J.D. Soileau stands on the front porch of his truly remarkable bousillage (mud made from a mixture of moss, dirt and water) house in Point Blue. Soileau was given the home, which is roughly 180 years old, by Woodrow Veillon in 1992 and he has since then filled it with antiques he has collected over the years. For more pictures of the items inside, see Page 6A. (Gazette photo by Claudette Olivier)
A crack in the wall of this authentic bousillage house allows you to see pieces of the moss and dirt that were mixed together to create the mud for this home.(Gazette photo by Claudette Olivier)
By: ELIZABETH WEST
POINT BLUE -- There is a unique home that brings life to a part of the beloved French history and culture of Evangeline Parish.
Positioned right along Bayou des Cannes in Point Blue is a bousillage (mixture of clay and moss) house that is roughly 180 years old, which through its fine details provides a glimpse into the unbelievable craftmanship of the home’s builders - a Chataingier family.

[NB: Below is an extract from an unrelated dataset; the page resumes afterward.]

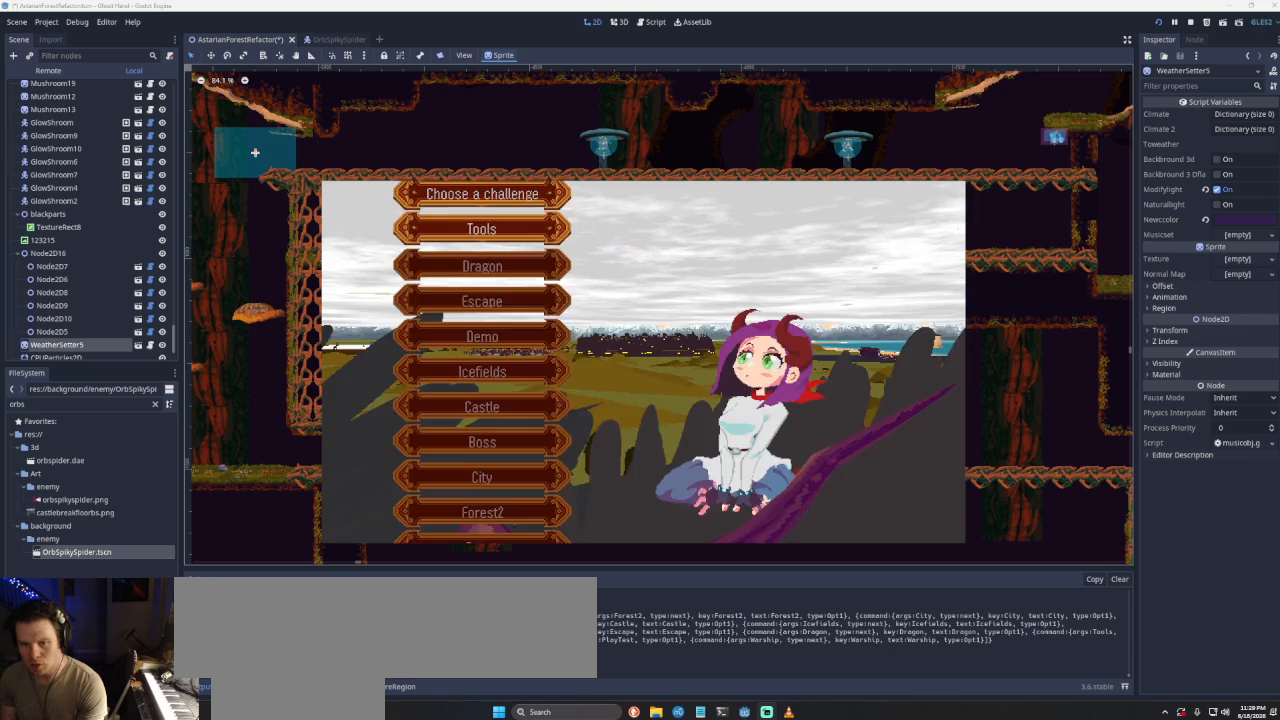
{"buttons": [], "left_stick": "center", "right_stick": "center", "events": [[67, "DPAD_DOWN", "down"], [133, "DPAD_DOWN", "up"]]}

In 1992, this home fell into the hands of J.D. Soileau - a man who has a passion for collecting antiques.
“I like antiques and old things,” said Soileau. “And Mr. Woodrow Veillon wanted to get rid of this house so he gave it to me. He told me ‘one day I’ll go burn it or I’ll give it away if someone wants,’ so I said I want it.”
The home that Soileau saved was built by Veillon’s grandfather Louis Veillon in the mid 1800s and was located just north of Chataignier. Since acquiring the home, Soileau has moved it to his property in Point Blue.
This unique structure made of bousillage and yellow pine is where Louis raised his family, but today this house is filled with a variety of artifacts that are as old as the home itself.
While each piece in the house is a treasure, the actual structure of the home, according to Soileau, is truly a work of art.
Soileau said, “What is so unique about this house is that it has that mud in the walls, that bousillage. The house is also made of yellow pine where as a lot of these houses were made with cypress. Yellow pine was as good as cypress.”
The process of making the bousillage or plaster that would fill the gap between the post that comprised the frame of the house is one that is very similar to a part of the wine making process.
The Point Blue native said, “To make the mud for the house they dug a big hole in the ground and they had gathered their moss. They would put water in the hole with moss and dirt and they would stomp on it like they stomp the grapes in Italy. That’s how they would mix it.”
The thick mud provided insulation, which during the winter helped keep the house warm and during the summer helped keep it cool.
When it came to dating the mud house, there was no one that could give an exact year that the home was built by the Veillon family. However, Soileau’s curiosity led him to seek help in determining at least a round about year that this French Acadian style home was build.
Soileau said, “I had a man come out here and look, and they claim that according to the nails it was built in the 1840s or 1850s because it is all square nails. Every nail is different because they were handmade in the blacksmith shop.”
Another interesting part about the structure of the home are the pegs that the builders used to hold pieces of wood together.
Soileau said, “One thing that is very different than what you see today is the construction. It’s got pegs. They would have to drill a hole and they would use a peg to hold all the wooden posts together. They didn’t use nails on this part of the house (inside).”
These pegs and even the square nails are visible to visitors, but what is hidden under the house Soileau says is also something different than what you see today.
Soileau said, “The joists that hold the floor is some cypress trees that are about eight to 10 inches in diameter and they flattened the top of them to hold the floor up.”
Today the home remains in almost its original state with three bedrooms - one of which has been converted into a bathroom - a kitchen and a living room.
What has changed in the home is the small back porch that connects the kitchen to the main house. Originally the porch was opened which provided a nice breezeway but today the breezeway is closed in. The stairs that were on the porch or breezeway are still intact and lead to the large attic in the home.
This small piece of paradise that Soileau has created by placing this piece of Louisiana history along a Louisiana bayou has even caught the eye of people from France, who wrote a story on this Evangeline-made home back in 1997. During their visit to Evangeline Parish, Soileau also made sure to provide them with a true Louisiana experience.
Soileau said, “The house appeared in the magazine Notre Temps in Paris in 1997. They came and did an interview and I got to take the people in the boat crawfishing. They were amazed.”
Just like the individuals from France, this special home that Soileau saved has even attracted individuals right from inside the parish. From school groups to people just passing through, every person who takes a step back in time by entering this true bousillage house leaves their mark by signing a guest book that Soileau has out by the front door. This remarkable home even provided the Ville Platte Gazette with the perfect backdrop for their Christmas photo this year.
Every experience that people have had at this unique home would have never been possible without Soileau’s keen eye for antique treasures and his desire to to save old things.
Soileau said, “I just wanted to save it because I hated to see it go. There aren’t many houses left like this and I’m glad that people have enjoyed coming see it.”